### WHAT NEEDS TO BE DONE
Copy down every line of all the items below, word for word and in the same order.

(Items taken from a data source)

----------------------------------------

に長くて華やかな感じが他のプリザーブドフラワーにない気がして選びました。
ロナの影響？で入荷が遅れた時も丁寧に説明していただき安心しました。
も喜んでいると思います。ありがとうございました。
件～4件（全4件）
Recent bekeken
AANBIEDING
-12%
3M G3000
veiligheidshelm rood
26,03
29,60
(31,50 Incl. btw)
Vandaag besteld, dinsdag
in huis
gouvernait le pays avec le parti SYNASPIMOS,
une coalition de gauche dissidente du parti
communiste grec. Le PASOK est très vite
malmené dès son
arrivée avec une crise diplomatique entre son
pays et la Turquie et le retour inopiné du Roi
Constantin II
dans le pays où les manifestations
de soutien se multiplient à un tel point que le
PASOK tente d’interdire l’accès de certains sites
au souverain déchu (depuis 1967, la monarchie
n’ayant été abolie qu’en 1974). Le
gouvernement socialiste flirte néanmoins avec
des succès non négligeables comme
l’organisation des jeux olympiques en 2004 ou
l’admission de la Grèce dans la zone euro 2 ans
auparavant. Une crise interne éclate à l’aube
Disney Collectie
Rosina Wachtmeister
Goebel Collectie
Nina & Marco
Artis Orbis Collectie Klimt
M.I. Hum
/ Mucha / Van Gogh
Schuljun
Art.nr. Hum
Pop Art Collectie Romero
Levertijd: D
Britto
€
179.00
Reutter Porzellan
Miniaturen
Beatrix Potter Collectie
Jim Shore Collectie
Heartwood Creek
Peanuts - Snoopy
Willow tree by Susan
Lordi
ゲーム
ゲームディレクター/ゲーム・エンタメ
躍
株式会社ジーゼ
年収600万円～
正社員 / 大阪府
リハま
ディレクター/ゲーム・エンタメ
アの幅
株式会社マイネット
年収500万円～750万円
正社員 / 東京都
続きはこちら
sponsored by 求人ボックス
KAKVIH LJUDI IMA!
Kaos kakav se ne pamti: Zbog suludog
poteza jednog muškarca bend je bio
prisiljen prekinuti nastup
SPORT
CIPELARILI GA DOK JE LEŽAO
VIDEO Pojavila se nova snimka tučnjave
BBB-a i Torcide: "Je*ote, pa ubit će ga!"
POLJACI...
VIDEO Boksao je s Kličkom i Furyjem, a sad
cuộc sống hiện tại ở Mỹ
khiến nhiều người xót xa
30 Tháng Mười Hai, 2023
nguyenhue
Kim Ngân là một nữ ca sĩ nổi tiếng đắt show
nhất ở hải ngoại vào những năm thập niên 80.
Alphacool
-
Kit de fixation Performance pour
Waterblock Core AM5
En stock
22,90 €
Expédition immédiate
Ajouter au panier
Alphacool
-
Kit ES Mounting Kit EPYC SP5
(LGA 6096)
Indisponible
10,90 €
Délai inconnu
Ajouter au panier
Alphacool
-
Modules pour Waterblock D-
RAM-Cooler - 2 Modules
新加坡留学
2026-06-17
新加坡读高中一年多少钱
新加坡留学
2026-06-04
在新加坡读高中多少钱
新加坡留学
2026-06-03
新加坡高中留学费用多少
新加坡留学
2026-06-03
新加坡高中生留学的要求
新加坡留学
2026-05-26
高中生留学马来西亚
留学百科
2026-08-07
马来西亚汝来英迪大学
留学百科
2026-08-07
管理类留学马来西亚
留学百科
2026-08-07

----------------------------------------

### FINAL ANSWER
に長くて華やかな感じが他のプリザーブドフラワーにない気がして選びました。
ロナの影響？で入荷が遅れた時も丁寧に説明していただき安心しました。
も喜んでいると思います。ありがとうございました。
件～4件（全4件）
Recent bekeken
AANBIEDING
-12%
3M G3000
veiligheidshelm rood
26,03
29,60
(31,50 Incl. btw)
Vandaag besteld, dinsdag
in huis
gouvernait le pays avec le parti SYNASPIMOS,
une coalition de gauche dissidente du parti
communiste grec. Le PASOK est très vite
malmené dès son
arrivée avec une crise diplomatique entre son
pays et la Turquie et le retour inopiné du Roi
Constantin II
dans le pays où les manifestations
de soutien se multiplient à un tel point que le
PASOK tente d’interdire l’accès de certains sites
au souverain déchu (depuis 1967, la monarchie
n’ayant été abolie qu’en 1974). Le
gouvernement socialiste flirte néanmoins avec
des succès non négligeables comme
l’organisation des jeux olympiques en 2004 ou
l’admission de la Grèce dans la zone euro 2 ans
auparavant. Une crise interne éclate à l’aube
Disney Collectie
Rosina Wachtmeister
Goebel Collectie
Nina & Marco
Artis Orbis Collectie Klimt
M.I. Hum
/ Mucha / Van Gogh
Schuljun
Art.nr. Hum
Pop Art Collectie Romero
Levertijd: D
Britto
€
179.00
Reutter Porzellan
Miniaturen
Beatrix Potter Collectie
Jim Shore Collectie
Heartwood Creek
Peanuts - Snoopy
Willow tree by Susan
Lordi
ゲーム
ゲームディレクター/ゲーム・エンタメ
躍
株式会社ジーゼ
年収600万円～
正社員 / 大阪府
リハま
ディレクター/ゲーム・エンタメ
アの幅
株式会社マイネット
年収500万円～750万円
正社員 / 東京都
続きはこちら
sponsored by 求人ボックス
KAKVIH LJUDI IMA!
Kaos kakav se ne pamti: Zbog suludog
poteza jednog muškarca bend je bio
prisiljen prekinuti nastup
SPORT
CIPELARILI GA DOK JE LEŽAO
VIDEO Pojavila se nova snimka tučnjave
BBB-a i Torcide: "Je*ote, pa ubit će ga!"
POLJACI...
VIDEO Boksao je s Kličkom i Furyjem, a sad
cuộc sống hiện tại ở Mỹ
khiến nhiều người xót xa
30 Tháng Mười Hai, 2023
nguyenhue
Kim Ngân là một nữ ca sĩ nổi tiếng đắt show
nhất ở hải ngoại vào những năm thập niên 80.
Alphacool
-
Kit de fixation Performance pour
Waterblock Core AM5
En stock
22,90 €
Expédition immédiate
Ajouter au panier
Alphacool
-
Kit ES Mounting Kit EPYC SP5
(LGA 6096)
Indisponible
10,90 €
Délai inconnu
Ajouter au panier
Alphacool
-
Modules pour Waterblock D-
RAM-Cooler - 2 Modules
新加坡留学
2026-06-17
新加坡读高中一年多少钱
新加坡留学
2026-06-04
在新加坡读高中多少钱
新加坡留学
2026-06-03
新加坡高中留学费用多少
新加坡留学
2026-06-03
新加坡高中生留学的要求
新加坡留学
2026-05-26
高中生留学马来西亚
留学百科
2026-08-07
马来西亚汝来英迪大学
留学百科
2026-08-07
管理类留学马来西亚
留学百科
2026-08-07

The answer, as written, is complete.